There's the problem exactly. You've got rights with that constitution thingee and all, but the system's now set up so that (even successfully) exercising those rights will cost you everything you have (and increasingly everything you're ever going to have).
The system has always been set up this way. There is a reason that the Founders were wealthy merchants, lawyers, and plantation owners, rather than workaday stiffs dependent on a paycheck.
The founders knew they were such and actually had a go at giving the workaday stiff a fighting chance. Unfortunately, it doesn't look like it worked out as well as they'd hoped.

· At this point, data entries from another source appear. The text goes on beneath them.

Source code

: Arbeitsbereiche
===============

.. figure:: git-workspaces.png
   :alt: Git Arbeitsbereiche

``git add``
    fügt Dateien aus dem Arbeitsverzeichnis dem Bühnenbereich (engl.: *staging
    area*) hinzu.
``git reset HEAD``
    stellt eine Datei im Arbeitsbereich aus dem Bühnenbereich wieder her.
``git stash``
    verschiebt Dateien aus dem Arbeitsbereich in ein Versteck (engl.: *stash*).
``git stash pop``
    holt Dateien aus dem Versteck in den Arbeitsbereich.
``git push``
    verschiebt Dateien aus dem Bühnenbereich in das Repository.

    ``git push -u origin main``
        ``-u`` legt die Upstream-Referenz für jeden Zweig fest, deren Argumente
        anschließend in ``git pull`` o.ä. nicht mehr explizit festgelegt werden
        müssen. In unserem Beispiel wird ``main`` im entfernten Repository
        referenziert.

Yeah, many people forget that the US was at the time a very divided place* and what resulted in the Constitution was a compromise that no one really liked (in that no one got everything they wanted), but everyone agreed upon. The founders in the North, such as John Adams[1], were against slavery, while ones in the South were either indifferent/paradoxical or outright advocated for it. The fact it took hundreds of thousands of lives to unite us around 70 years later is a consequence of one of those great divisors. Even as progressive as the United States was at the time (compared to the rest of the European World), comparing our own ideas of freedom and equality to those of the late 18th century in a young nation with many people more concerned with living than education is kind of a fallacy.
I think most of the founders thought the issue of slavery would die out on its own in the next couple generations, but unfortunately, the cotton gin came along 30 or so years later and made it profitable once again. I do wonder if it had been known that such an invention would come about a short time later if that would have changed the way the constitution was written.
*Many were also flat out against a constitution because they felt it gave the federal government too much power.